* ABOUT THIS EXERCISE
Please output exactly the part of the records below that opens with the line containing "right elbow: (229, 331)" and closes with the line containing "nose: (392, 275)", both lines included, and nothing else.

* EXTRACTED ENTRIES

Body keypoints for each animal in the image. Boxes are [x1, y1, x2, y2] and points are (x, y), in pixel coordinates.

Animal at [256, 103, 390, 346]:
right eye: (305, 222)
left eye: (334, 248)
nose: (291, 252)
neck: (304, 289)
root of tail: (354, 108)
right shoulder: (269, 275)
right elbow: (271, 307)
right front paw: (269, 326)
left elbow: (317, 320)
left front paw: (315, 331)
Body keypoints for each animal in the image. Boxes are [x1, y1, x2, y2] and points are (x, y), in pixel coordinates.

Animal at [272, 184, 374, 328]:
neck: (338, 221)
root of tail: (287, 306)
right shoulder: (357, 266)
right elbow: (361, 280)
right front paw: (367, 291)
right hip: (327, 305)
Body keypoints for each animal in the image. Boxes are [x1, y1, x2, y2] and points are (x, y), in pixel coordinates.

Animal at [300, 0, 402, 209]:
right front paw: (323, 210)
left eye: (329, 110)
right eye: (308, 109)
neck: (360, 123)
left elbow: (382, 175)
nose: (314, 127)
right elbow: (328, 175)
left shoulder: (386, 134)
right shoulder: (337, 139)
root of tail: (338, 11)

* * *

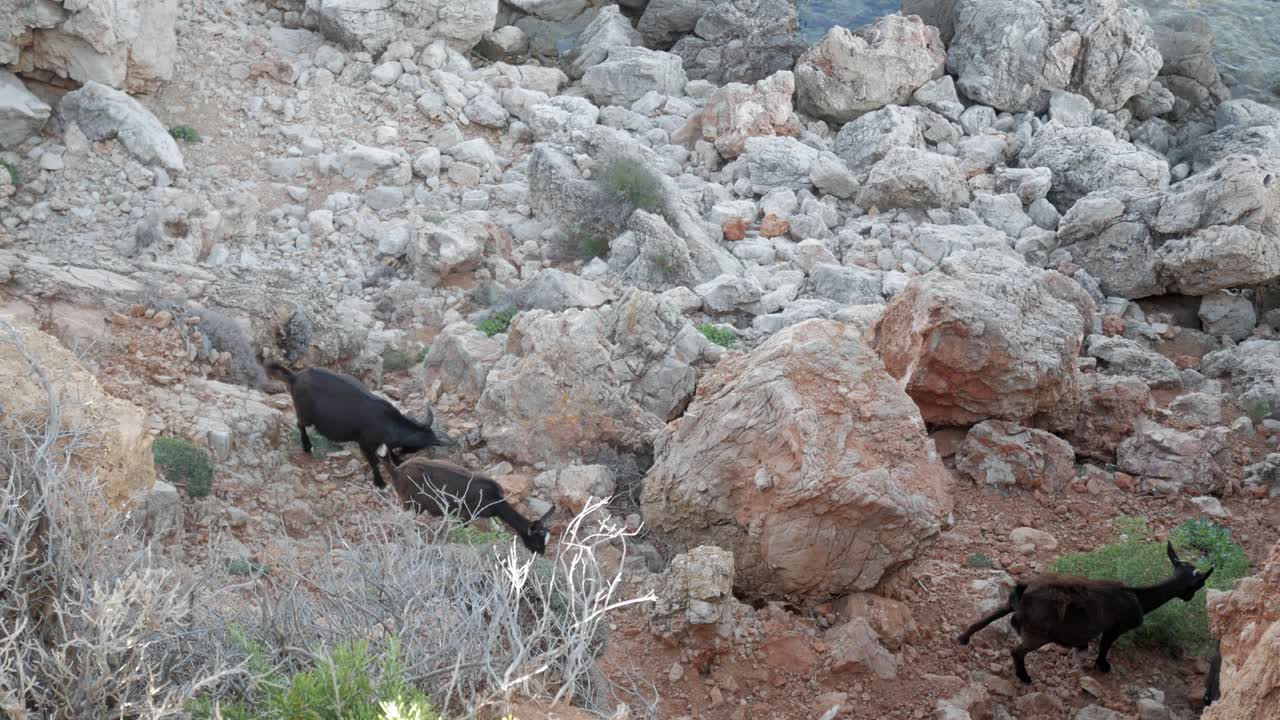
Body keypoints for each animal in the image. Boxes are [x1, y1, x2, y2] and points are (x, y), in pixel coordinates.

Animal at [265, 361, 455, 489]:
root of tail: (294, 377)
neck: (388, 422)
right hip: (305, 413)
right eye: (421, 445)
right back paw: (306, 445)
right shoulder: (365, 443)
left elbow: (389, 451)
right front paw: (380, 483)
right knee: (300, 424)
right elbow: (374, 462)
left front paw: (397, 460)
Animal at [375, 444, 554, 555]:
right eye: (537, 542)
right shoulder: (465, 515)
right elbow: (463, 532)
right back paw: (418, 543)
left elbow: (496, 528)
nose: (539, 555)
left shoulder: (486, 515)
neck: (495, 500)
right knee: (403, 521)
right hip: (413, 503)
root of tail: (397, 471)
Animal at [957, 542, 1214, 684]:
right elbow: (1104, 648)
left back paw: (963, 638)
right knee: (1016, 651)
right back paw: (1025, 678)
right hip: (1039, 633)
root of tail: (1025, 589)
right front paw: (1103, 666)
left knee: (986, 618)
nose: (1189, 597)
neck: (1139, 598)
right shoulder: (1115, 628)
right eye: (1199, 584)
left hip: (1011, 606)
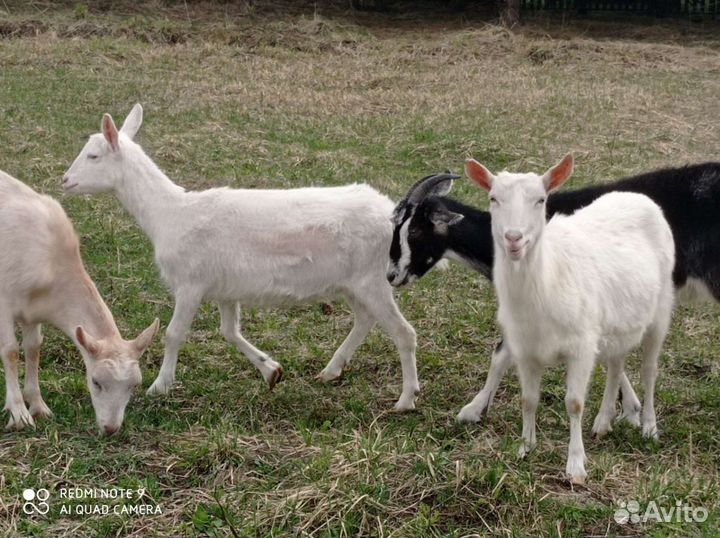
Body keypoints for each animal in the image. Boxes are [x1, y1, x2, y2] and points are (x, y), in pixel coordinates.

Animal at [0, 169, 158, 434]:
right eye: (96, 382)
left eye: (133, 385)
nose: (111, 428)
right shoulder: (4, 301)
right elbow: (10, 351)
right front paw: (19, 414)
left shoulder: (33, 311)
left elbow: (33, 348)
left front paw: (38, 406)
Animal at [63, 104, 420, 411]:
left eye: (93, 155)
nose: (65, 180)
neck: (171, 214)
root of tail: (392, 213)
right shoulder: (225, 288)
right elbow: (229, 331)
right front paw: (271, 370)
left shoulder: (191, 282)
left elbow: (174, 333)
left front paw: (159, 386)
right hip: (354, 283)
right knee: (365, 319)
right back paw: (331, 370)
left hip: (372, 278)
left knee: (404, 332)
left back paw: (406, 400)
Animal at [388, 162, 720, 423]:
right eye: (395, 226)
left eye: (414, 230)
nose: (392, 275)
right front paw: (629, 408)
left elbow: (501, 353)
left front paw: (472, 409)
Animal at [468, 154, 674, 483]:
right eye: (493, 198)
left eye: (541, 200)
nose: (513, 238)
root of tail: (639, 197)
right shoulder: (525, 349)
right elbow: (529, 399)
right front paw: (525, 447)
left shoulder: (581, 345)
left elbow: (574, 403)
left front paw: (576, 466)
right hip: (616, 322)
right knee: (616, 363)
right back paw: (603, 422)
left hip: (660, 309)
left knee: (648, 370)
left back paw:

* * *

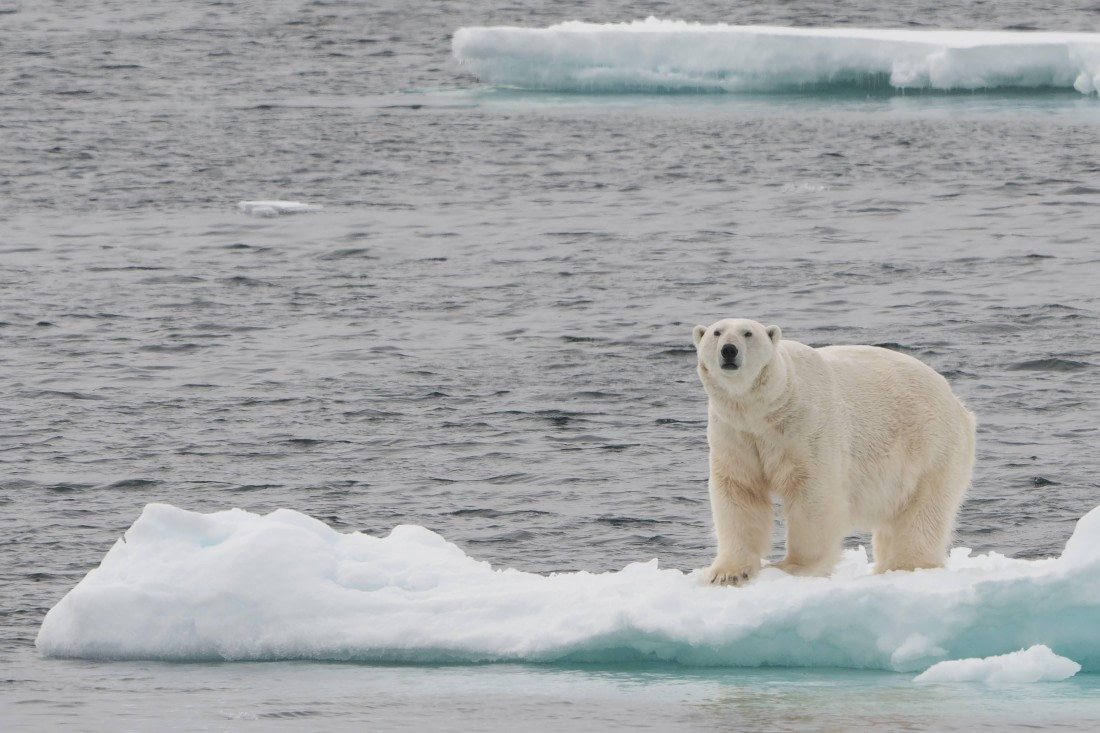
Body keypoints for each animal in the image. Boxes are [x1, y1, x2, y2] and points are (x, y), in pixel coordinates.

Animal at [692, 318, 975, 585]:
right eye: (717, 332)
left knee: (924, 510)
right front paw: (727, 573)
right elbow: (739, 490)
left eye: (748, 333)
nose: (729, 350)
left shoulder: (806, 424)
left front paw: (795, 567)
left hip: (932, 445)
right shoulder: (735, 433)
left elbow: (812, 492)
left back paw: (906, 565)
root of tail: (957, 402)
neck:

* ANSWER SECTION
right elbow: (229, 331)
right front paw: (271, 370)
left shoulder: (191, 282)
left elbow: (174, 333)
left front paw: (159, 386)
right hip: (354, 283)
right knee: (365, 319)
right back paw: (331, 370)
left hip: (372, 278)
left knee: (404, 332)
left back paw: (406, 400)
Animal at [388, 162, 720, 423]:
right eye: (395, 226)
left eye: (414, 230)
nose: (392, 275)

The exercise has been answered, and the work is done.